Pictures stay out; everything else in the listing below is to be restated word for word.
..........
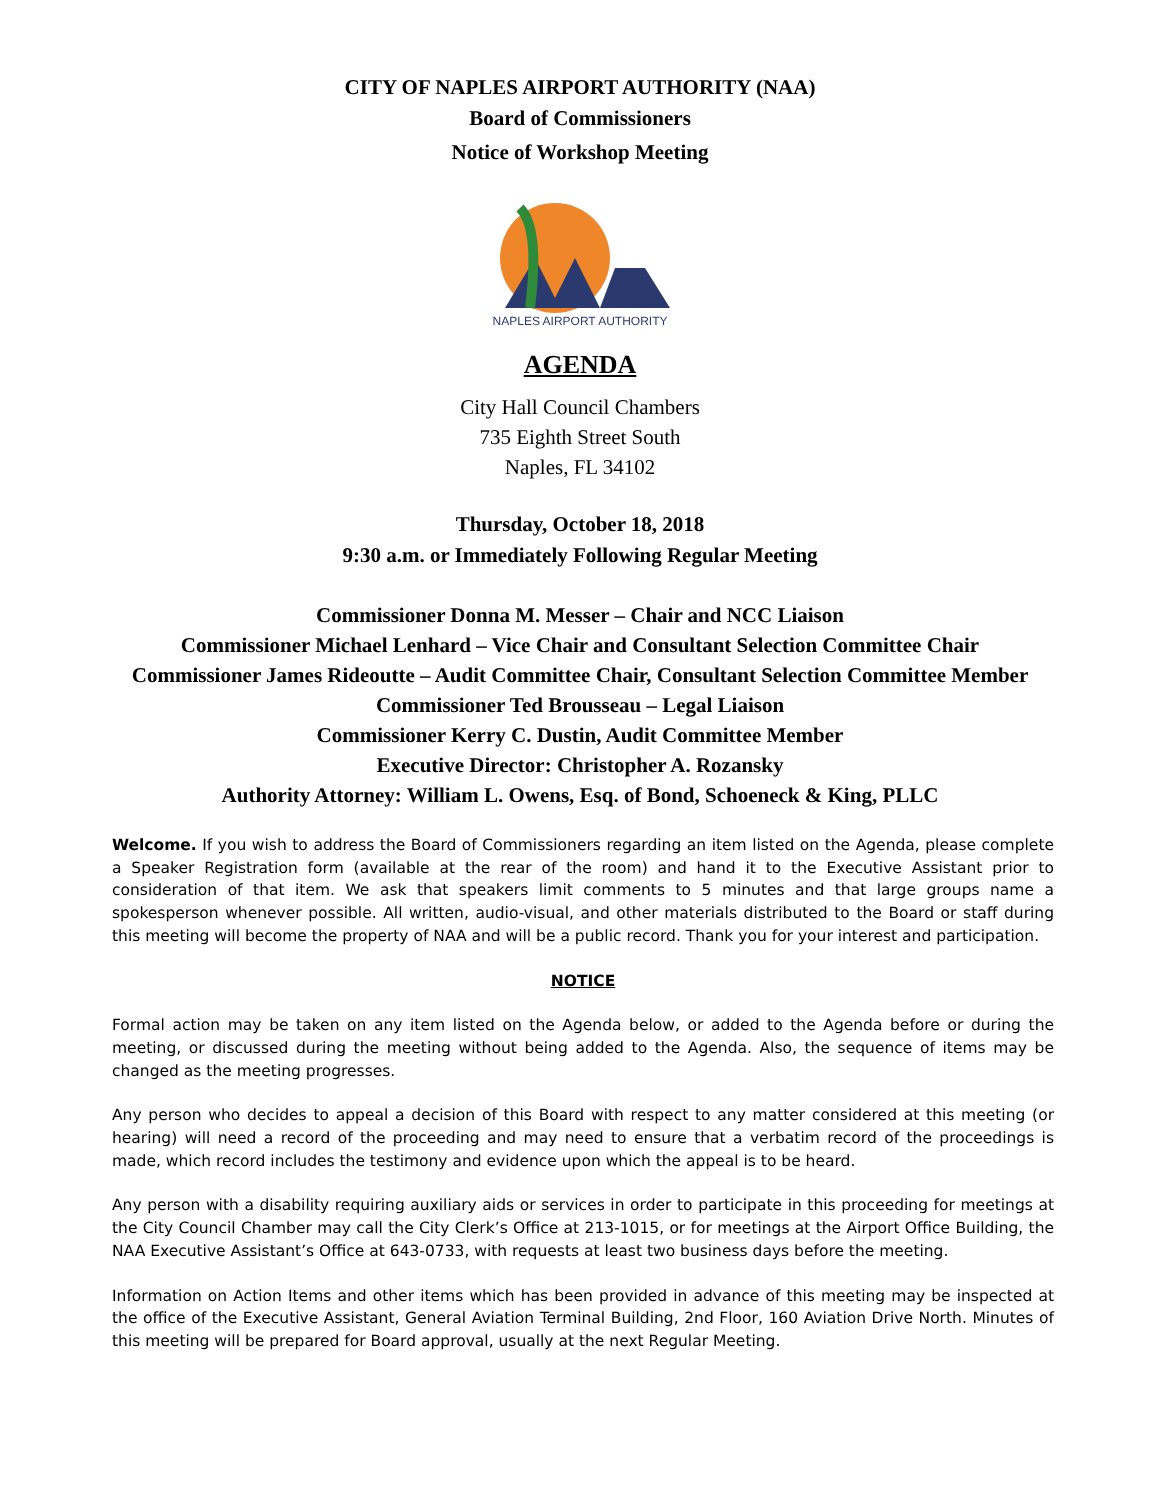CITY OF NAPLES AIRPORT AUTHORITY (NAA)
Board of Commissioners
Notice of Workshop Meeting
NAPLES AIRPORT AUTHORITY
AGENDA
City Hall Council Chambers
735 Eighth Street South
Naples, FL 34102
Thursday, October 18, 2018
9:30 a.m. or Immediately Following Regular Meeting
Commissioner Donna M. Messer – Chair and NCC Liaison
Commissioner Michael Lenhard – Vice Chair and Consultant Selection Committee Chair
Commissioner James Rideoutte – Audit Committee Chair, Consultant Selection Committee Member
Commissioner Ted Brousseau – Legal Liaison
Commissioner Kerry C. Dustin, Audit Committee Member
Executive Director: Christopher A. Rozansky
Authority Attorney: William L. Owens, Esq. of Bond, Schoeneck & King, PLLC
Welcome. If you wish to address the Board of Commissioners regarding an item listed on the Agenda, please complete a Speaker Registration form (available at the rear of the room) and hand it to the Executive Assistant prior to consideration of that item. We ask that speakers limit comments to 5 minutes and that large groups name a spokesperson whenever possible. All written, audio-visual, and other materials distributed to the Board or staff during this meeting will become the property of NAA and will be a public record. Thank you for your interest and participation.
NOTICE
Formal action may be taken on any item listed on the Agenda below, or added to the Agenda before or during the meeting, or discussed during the meeting without being added to the Agenda. Also, the sequence of items may be changed as the meeting progresses.
Any person who decides to appeal a decision of this Board with respect to any matter considered at this meeting (or hearing) will need a record of the proceeding and may need to ensure that a verbatim record of the proceedings is made, which record includes the testimony and evidence upon which the appeal is to be heard.
Any person with a disability requiring auxiliary aids or services in order to participate in this proceeding for meetings at the City Council Chamber may call the City Clerk’s Office at 213-1015, or for meetings at the Airport Office Building, the NAA Executive Assistant’s Office at 643-0733, with requests at least two business days before the meeting.
Information on Action Items and other items which has been provided in advance of this meeting may be inspected at the office of the Executive Assistant, General Aviation Terminal Building, 2nd Floor, 160 Aviation Drive North. Minutes of this meeting will be prepared for Board approval, usually at the next Regular Meeting.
..........
The answer.
CITY OF NAPLES AIRPORT AUTHORITY (NAA)
Board of Commissioners
Notice of Workshop Meeting
NAPLES AIRPORT AUTHORITY
AGENDA
City Hall Council Chambers
735 Eighth Street South
Naples, FL 34102
Thursday, October 18, 2018
9:30 a.m. or Immediately Following Regular Meeting
Commissioner Donna M. Messer – Chair and NCC Liaison
Commissioner Michael Lenhard – Vice Chair and Consultant Selection Committee Chair
Commissioner James Rideoutte – Audit Committee Chair, Consultant Selection Committee Member
Commissioner Ted Brousseau – Legal Liaison
Commissioner Kerry C. Dustin, Audit Committee Member
Executive Director: Christopher A. Rozansky
Authority Attorney: William L. Owens, Esq. of Bond, Schoeneck & King, PLLC
Welcome. If you wish to address the Board of Commissioners regarding an item listed on the Agenda, please complete a Speaker Registration form (available at the rear of the room) and hand it to the Executive Assistant prior to consideration of that item. We ask that speakers limit comments to 5 minutes and that large groups name a spokesperson whenever possible. All written, audio-visual, and other materials distributed to the Board or staff during this meeting will become the property of NAA and will be a public record. Thank you for your interest and participation.
NOTICE
Formal action may be taken on any item listed on the Agenda below, or added to the Agenda before or during the meeting, or discussed during the meeting without being added to the Agenda. Also, the sequence of items may be changed as the meeting progresses.
Any person who decides to appeal a decision of this Board with respect to any matter considered at this meeting (or hearing) will need a record of the proceeding and may need to ensure that a verbatim record of the proceedings is made, which record includes the testimony and evidence upon which the appeal is to be heard.
Any person with a disability requiring auxiliary aids or services in order to participate in this proceeding for meetings at the City Council Chamber may call the City Clerk’s Office at 213-1015, or for meetings at the Airport Office Building, the NAA Executive Assistant’s Office at 643-0733, with requests at least two business days before the meeting.
Information on Action Items and other items which has been provided in advance of this meeting may be inspected at the office of the Executive Assistant, General Aviation Terminal Building, 2nd Floor, 160 Aviation Drive North. Minutes of this meeting will be prepared for Board approval, usually at the next Regular Meeting.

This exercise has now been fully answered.